Know the Risks and Liabilities
Always have a professional inspection done before you finalize your real estate investment purchase. Not only do you need to know what you’re taking on, but the inspection can also reveal potential opportunities to make a higher profit. For example, if the property needs some work in an area and you have a contractor who can do the same job for less, you might be able to purchase the property at a discount.
If the building is located in an area where natural disasters occur, such as earthquakes, you should also have additional inspections completed to make sure your investment is up to code. An earthquake retrofit inspection is particularly important if your commercial property investment is constructed with less stable architecture or materials. Examples include unreinforced masonry (such as brick), non-ductile concrete, tilt-up construction, and soft-story architecture with residences above a parking garage or storefront with minimal reinforcement.
By having an earthquake retrofit inspection and completing the necessary retrofitting, you can protect your assets, and more importantly, your tenants’ lives.
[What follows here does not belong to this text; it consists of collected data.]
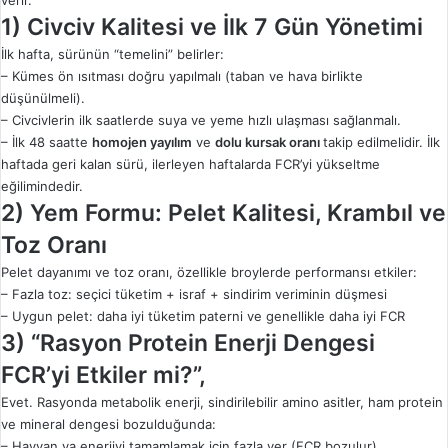
verir.
1) Civciv Kalitesi ve İlk 7 Gün Yönetimi
İlk hafta, sürünün “temelini” belirler:
– Kümes ön ısıtması doğru yapılmalı (taban ve hava birlikte
düşünülmeli).
– Civcivlerin ilk saatlerde suya ve yeme hızlı ulaşması sağlanmalı.
– İlk 48 saatte
homojen yayılım
ve
dolu kursak oranı
takip edilmelidir. İlk
haftada geri kalan sürü, ilerleyen haftalarda FCR’yi yükseltme
eğilimindedir.
2) Yem Formu: Pelet Kalitesi, Krambıl ve
Toz Oranı
Pelet dayanımı ve toz oranı, özellikle broylerde performansı etkiler:
– Fazla toz: seçici tüketim + israf + sindirim veriminin düşmesi
– Uygun pelet: daha iyi tüketim paterni ve genellikle daha iyi FCR
3) “Rasyon Protein Enerji Dengesi
FCR’yi Etkiler mi?”,
Evet. Rasyonda metabolik enerji, sindirilebilir amino asitler, ham protein
ve mineral dengesi bozulduğunda:
– Hayvan ya enerjiyi tamamlamak için fazla yer (FCR bozulur),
Retrofitting also reduces your liability, and you may be able to negotiate more favorable terms with your property insurance provider.
Keep it Simple
Avoid spreading yourself too thin by investing in too many properties. In the same way, don’t put all your eggs in one basket by pouring your heart and soul into just one property. You should also avoid getting too attached to your real estate property since you might find yourself holding onto an unprofitable investment.
Instead, keep your real estate investing game simple, and don’t try to go big too quickly. If you want to generate passive income, real estate is a great option to invest and then receive lucrative returns. If you’re expecting to make millions quickly, however, you’re probably going to be disappointed. Real estate is a long game, and it can often take months or even years for your investment to really pay off.